My husband has a habit of wearing his nicest clothes around his favorite toddlers, and after I found myself scrubbing blueberry out of his favorite dress shirt, I kindly suggested through clenched teeth that he be a little bit more careful. Or that he consider wearing something less expensive and more machine washable.
And because life is about inevitability and just desserts, I had repeated this again over dinner one night at the Kloof, when Rand was wearing a beloved button-up and dear Jack was very close to leaving the indelible mark of toddler friendship upon him.
And as though words had barely left my lips, that toddler’s father, my friend Eric, spilled a very full glass of wine. All over me.
Honestly, with the degree to which I was saturated, it was almost like it was flung in my face. Not that I’m saying that’s what happened. Just that it seemed rather suspicious. And I’d like to see the taped replay.

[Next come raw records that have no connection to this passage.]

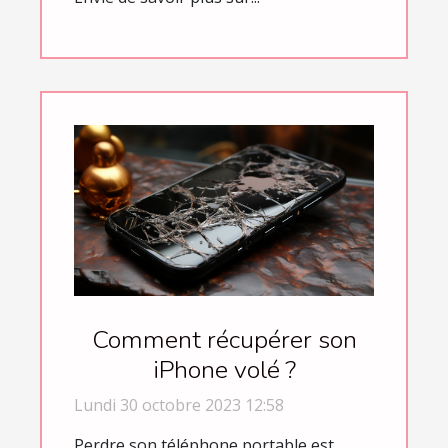
Comment récupérer son
iPhone volé ?
Lundi 30 octobre 2023 12:58
Perdre son téléphone portable est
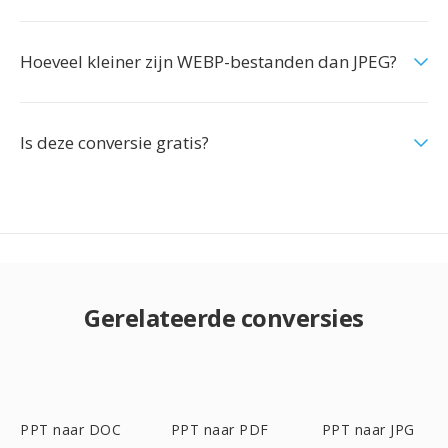
Hoeveel kleiner zijn WEBP-bestanden dan JPEG?
Is deze conversie gratis?
Gerelateerde conversies
PPT naar DOC
PPT naar PDF
PPT naar JPG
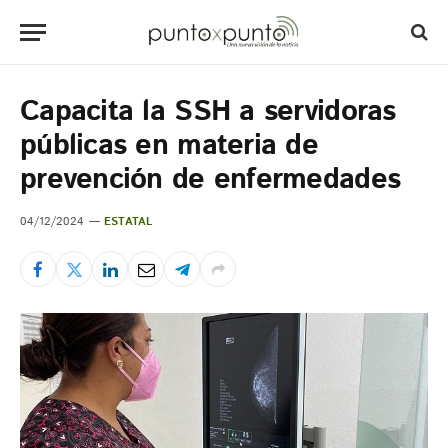
Capacita la SSH a servidoras
públicas en materia de
prevención de enfermedades
04/12/2024
ESTATAL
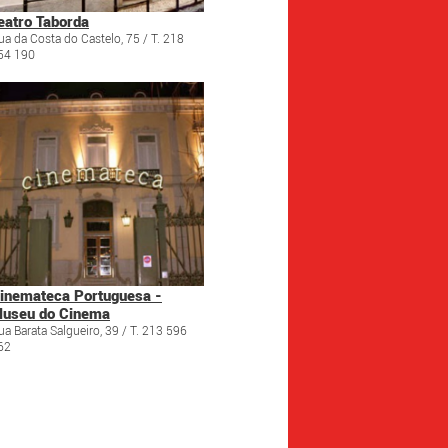
eatro Taborda
ua da Costa do Castelo, 75 / T. 218
54 190
inemateca Portuguesa -
useu do Cinema
ua Barata Salgueiro, 39 / T. 213 596
62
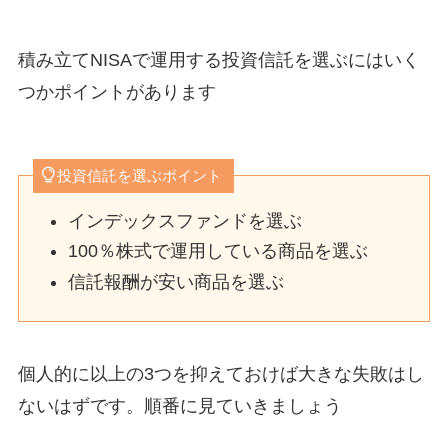
積み立てNISAで運用する投資信託を選ぶにはいく
つかポイントがあります
投資信託を選ぶポイント
インデックスファンドを選ぶ
100％株式で運用している商品を選ぶ
信託報酬が安い商品を選ぶ
個人的に以上の3つを抑えておけば大きな失敗はし
ないはずです。順番に見ていきましょう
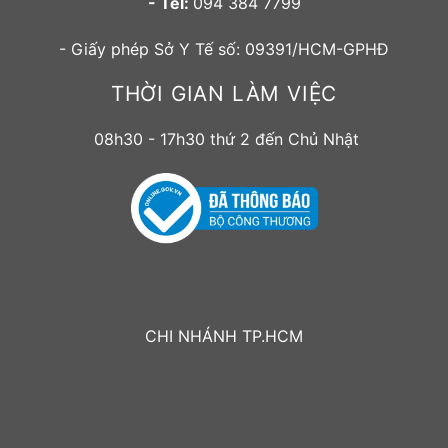
- Tel:
094 384 7799
- Giấy phép Sở Y Tế số: 09391/HCM-GPHĐ
THỜI GIAN LÀM VIỆC
08h30 - 17h30 thứ 2 đến Chủ Nhật
CHI NHÁNH TP.HCM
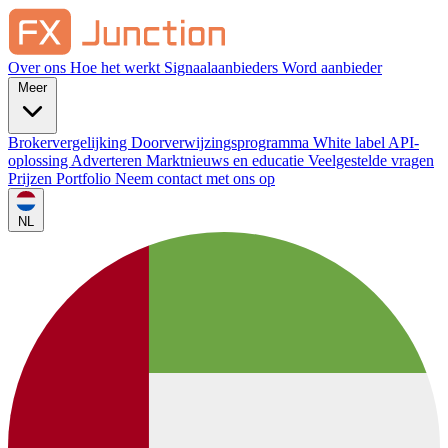
Over ons
Hoe het werkt
Signaalaanbieders
Word aanbieder
Meer
Brokervergelijking
Doorverwijzingsprogramma
White label
API-
oplossing
Adverteren
Marktnieuws en educatie
Veelgestelde vragen
Prijzen
Portfolio
Neem contact met ons op
NL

Like a true gentleman, the first thing Eric did was pluck two lamb chops out of the way, lest they be soaked by wine. Then Reggie heroically ran over and refilled Eric’s glass.
As I stood there laughing, I thought: I deserved this. I did. And for a brief moment, I understood Rand’s reluctance to hold toddlers at arm’s length. That it’s only clothes. And sometimes getting splashed with wine or splattered with mashed potatoes is just a hell of a lot of fun.
And while there is undeniable truth in that, there’s one more thing to consider: Rand is not the one who does the laundry.